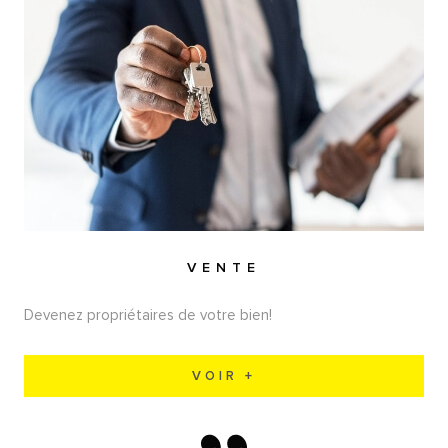
VENTE
Devenez propriétaires de votre bien!
VOIR +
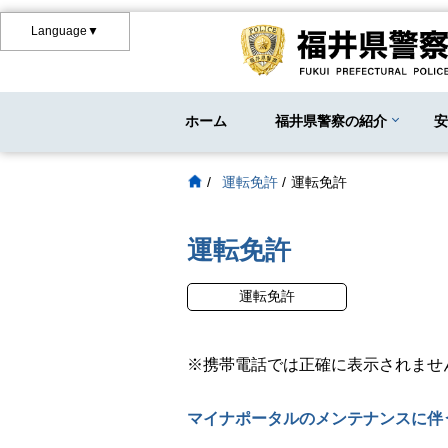
Language▼
ホーム
福井県警察の紹介
/
運転免許
/
運転免許
運転免許
運転免許
※携帯電話では正確に表示されませ
マイナポータルのメンテナンスに伴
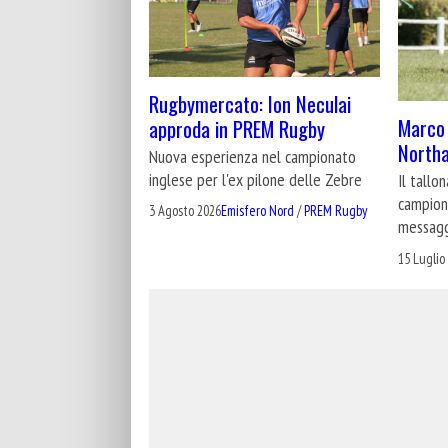
Rugbymercato: Ion Neculai
Marco 
approda in PREM Rugby
North
Nuova esperienza nel campionato
inglese per l'ex pilone delle Zebre
Il tallo
campione
3 Agosto 2026
Emisfero Nord
/
PREM Rugby
messag
15 Luglio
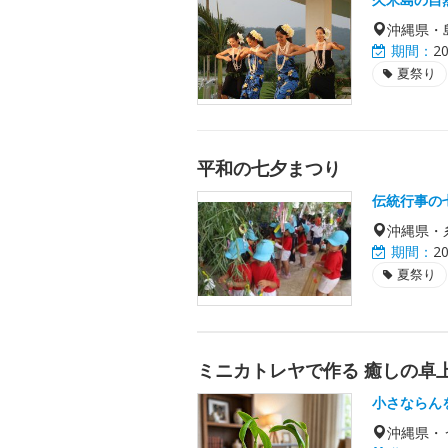
沖縄県・
期間：
2
夏祭り
平和の七夕まつり
伝統行事の
沖縄県・
期間：
2
夏祭り
ミニカトレヤで作る 癒しの卓
小さならん
沖縄県・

> [WORK TO COMPLETE]: Your reply should consist solely of the lines from the line containing "マイナポータルのメンテナンスに伴" through the last line of the listing, unchanged and free of pictures.

> [TASK OUTPUT]:
マイナポータルのメンテナンスに伴
Rugbymercato: Ion Neculai
Marco 
approda in PREM Rugby
North
Nuova esperienza nel campionato
inglese per l'ex pilone delle Zebre
Il tallo
campione
3 Agosto 2026
Emisfero Nord
/
PREM Rugby
messag
15 Luglio
沖縄県・
期間：
2
夏祭り
平和の七夕まつり
伝統行事の
沖縄県・
期間：
2
夏祭り
ミニカトレヤで作る 癒しの卓
小さならん
沖縄県・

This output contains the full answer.